AK Parti'nin, Türkiye'nin bütünlüğünün sigortası olduğunu ifade eden Akdoğan, "AK Parti'yi denklemden alırsanız sigorta atar ve onu koruyacak kimse de yok. Bu yüzden bu sorunları çözelim, idare ediyormuş gibi yapmayalım çünkü idare edilemiyor. Yani 'Her yıl 500 şehit verelim, böyle idare edip gidelim'. Niye, mecbur muyuz biz? İnsanlarımızı kaybetmeye mecbur muyuz? Herkes, bütün Türk milleti canı pahasına mücadele eder, hayatını da verir, koşa koşa da şehit olur ama kimse kimseyi arkasından ittirmeyecek, mecbur bırakmayacak. Senin yanlış politikalarının sebebiyle ülke bu hale gelmeyecek. Bu yüzden bu sorunlar çözülsün diye bir çabanın içerisindeyiz" dedi. 

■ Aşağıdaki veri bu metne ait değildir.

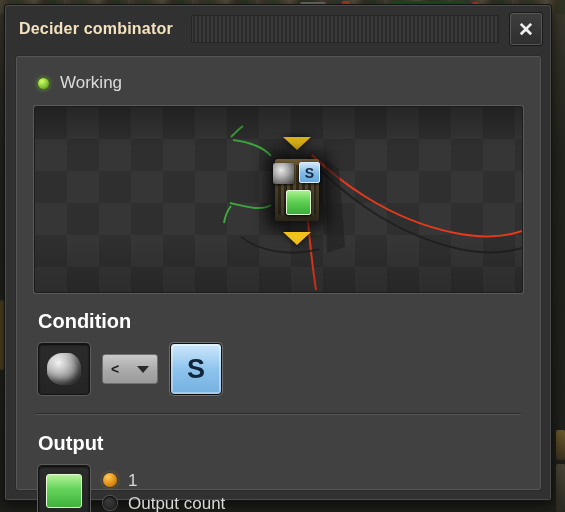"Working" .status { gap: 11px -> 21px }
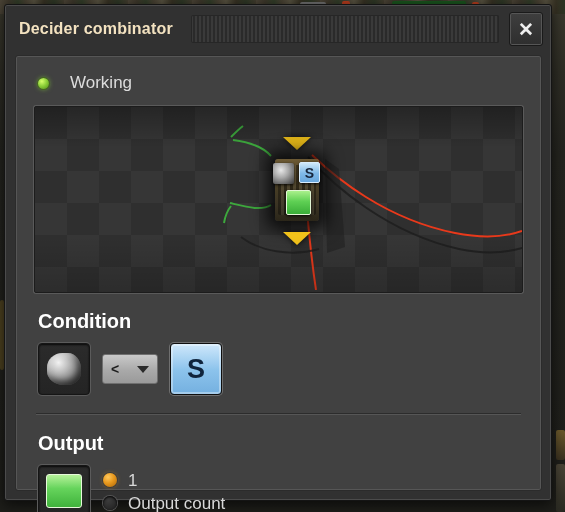"Condition" .section-title { font-size: 20px -> 14px }
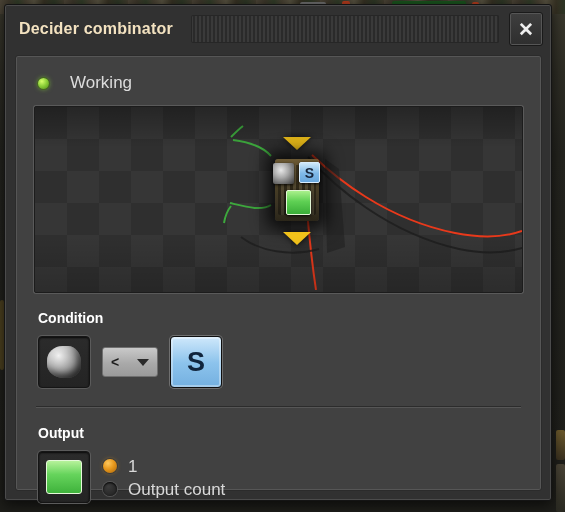"Output" div.section-title { text: Output -> Decider }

"Ülkenin imkanlarını babasının malı gören bir güruh..." 

Yeni anayasa konusuna da değinen Akdoğan, şu ifadeleri kullandı:

"Yarım yamalak bir parlamenter sistem kurmuşlar, üzerine de darbe, darbe, darbe, arkasından darbecilerin anayasaları. Bir vesayet rejimi kurulmuş. Yalandan sandığa gidiyorsun, arkasından başkaları ülkeyi yönetmeye çalışıyor. Böyle demokrasi olur mu? İşte bu başkanlık tartışması falan buradan ortaya çıkıyor. Sürekli 'Sen yönetmeyeceksin, ben yöneteceğim' mücadelesi. Kimsin sen? İmtiyazlı seçkinler grubu. Kimden alıyorsun yetkiyi? Kimseden. Ülkenin imkanlarını babasının malı gören bir güruh, milleti hor görecek, küçümseyecek ve oturduğu yerden ülkeyi yönetecek, buna alışmışlar, biz buna son verdik. İşte bu seçim, bu mücadele açısından da hayati önemdedir."

Başbakan Yardımcısı Akdoğan, bütün kazanımların korunması, yeni Türkiye'nin inşa edilebilmesi ve vesayetçi odakların tamamen geriletilmesi için seçimin çok büyük önem taşıdığını kaydetti.